*** DATASET ENTRIES ***

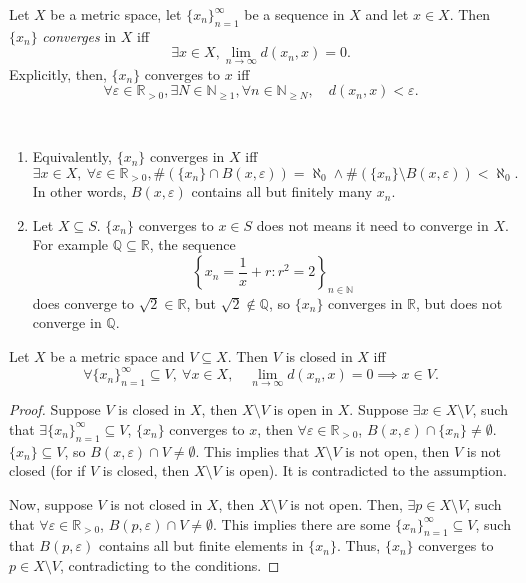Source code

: \begin{definition}
	Let $X$ be a metric space, let $\{x_n\}_{n = 1}^{\infty}$ be a sequence in $X$ and let $x \in X$. Then $\{x_n\}$ \textit{converges} in $X$ iff
	$$
	\exists x \in X, \lim_{n \to \infty} d(x_n, x) = 0.
	$$
	Explicitly, then, $\{ x_n \}$ converges to $x$ iff
	$$
	\forall \varepsilon \in \mathbb R_{> 0}, \exists N \in \mathbb N_{\ge 1}, \forall n \in \mathbb N_{\ge N}, \quad d(x_n , x) < \varepsilon.
	$$
\end{definition}


\begin{note} \ 
	\begin{enumerate}
		\item Equivalently, $\{x_n\}$ converges in $X$ iff
			$$
			\exists x \in X, \ \forall \varepsilon \in \mathbb R_{>0}, \# (\{ x_n \} \cap B(x,\varepsilon)) = \aleph_0 \land \# ( \{x_n\} \setminus B(x, \varepsilon)) < \aleph_0.
			$$
			In other words, $B(x, \varepsilon)$ contains all but finitely many $x_n$.
		\item Let $X \subseteq S$. $\{x_n\}$ converges to $x \in S$ does not means it need to converge in $X$. For example $\mathbb Q \subseteq \mathbb R$, the sequence
			$$
			\left\{ x_n = \frac{1}{x} + r : r^2 = 2 \right\}_{n \in \mathbb N}
			$$
			does converge to $\sqrt{2} \in \mathbb R$, but $\sqrt{2} \notin \mathbb Q$, so $\{x_n\}$ converges in $\mathbb R$, but does not converge in $\mathbb Q$.
	\end{enumerate}
\end{note}


\begin{lemma}
	Let $X$ be a metric space and $V \subseteq X$. Then $V$ is closed in $X$ iff
	$$
	\forall \{x_n\}_{n = 1}^\infty \subseteq V, \ \forall x \in X, \quad \lim_{n \to \infty} d(x_n, x) = 0 \implies x \in V.
	$$
\end{lemma}


\begin{proof}
	Suppose $V$ is closed in $X$, then $X \setminus V$ is open in $X$. Suppose $\exists x \in X \setminus V$, such that $\exists \{x_n\}_{n = 1}^\infty \subseteq V$, $\{x_n\}$ converges to $x$, then $\forall \varepsilon \in \mathbb R_{> 0}$, $B(x, \varepsilon) \cap \{x_n\} \ne \emptyset$. $\{x_n\} \subseteq V$, so $B(x, \varepsilon) \cap V \ne \emptyset$. This implies that $X \setminus V$ is not open, then $V$ is not closed (for if $V$ is closed, then $X \setminus V$ is open). It is contradicted to the assumption.
	
	Now, suppose $V$ is not closed in $X$, then $X \setminus V$ is not open. Then, $\exists p \in X \setminus V$, such that $\forall \varepsilon \in \mathbb R_{> 0}$, $B(p, \varepsilon) \cap V \ne \emptyset$. This implies there are some $\{x_n\}_{n = 1}^\infty \subseteq V$, such that $B(p, \varepsilon)$ contains all but finite elements in $\{x_n\}$. Thus, $\{x_n\}$ converges to $p \in X \setminus V$, contradicting to the conditions.
\end{proof}


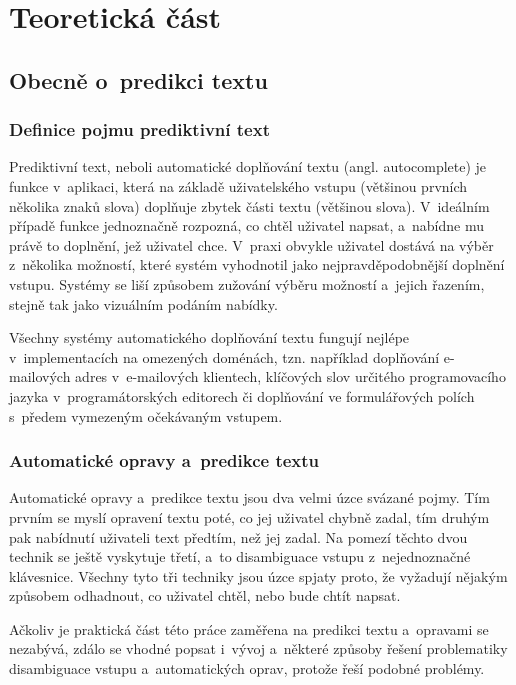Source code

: \documentclass[a4paper,11pt,openany]{book} %
\begin{document}
\part{Teoretická část}
\pagestyle{fancy}

\chapter{Obecně o~predikci textu}

\section{Definice pojmu prediktivní text}

Prediktivní text, neboli automatické doplňování textu (angl. autocomplete) je funkce v~aplikaci, která na základě uživatelského vstupu (většinou prvních několika znaků slova) doplňuje zbytek části textu (většinou slova). V~ideálním případě funkce jednoznačně rozpozná, co chtěl uživatel napsat, a~nabídne mu právě to doplnění, jež uživatel chce. V~praxi obvykle uživatel dostává na výběr z~několika možností, které systém vyhodnotil jako nejpravděpodobnější doplnění vstupu. Systémy se liší způsobem zužování výběru možností a~jejich řazením, stejně tak jako vizuálním podáním nabídky.

Všechny systémy automatického doplňování textu fungují nejlépe v~implementacích na omezených doménách, tzn. například doplňování e-mailových adres v~e-mailových klientech, klíčových slov určitého programovacího jazyka v~programátorských editorech či doplňování ve formulářových polích s~předem vymezeným očekávaným vstupem. 

\section{Automatické opravy a~predikce textu}

Automatické opravy a~predikce textu jsou dva velmi úzce svázané pojmy. Tím prvním se myslí opravení textu poté, co jej uživatel chybně zadal, tím druhým pak nabídnutí uživateli text předtím, než jej zadal. Na pomezí těchto dvou technik se ještě vyskytuje třetí, a~to disambiguace vstupu z~nejednoznačné klávesnice. Všechny tyto tři techniky jsou úzce spjaty proto, že vyžadují nějakým způsobem odhadnout, co uživatel chtěl, nebo bude chtít napsat.

Ačkoliv je praktická část této práce zaměřena na predikci textu a~opravami se nezabývá, zdálo se vhodné popsat i~vývoj a~některé způsoby řešení problematiky disambiguace vstupu a~automatických oprav, protože řeší podobné problémy.
\end{document}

*** End of DATASET ENTRIES ***

§ **WHAT YOU NEED TO DO**
Collect each line of the entries that has the word "item", copying it in full.

§ **RESULT FOR THIS TASK**
		\item Equivalently, $\{x_n\}$ converges in $X$ iff
		\item Let $X \subseteq S$. $\{x_n\}$ converges to $x \in S$ does not means it need to converge in $X$. For example $\mathbb Q \subseteq \mathbb R$, the sequence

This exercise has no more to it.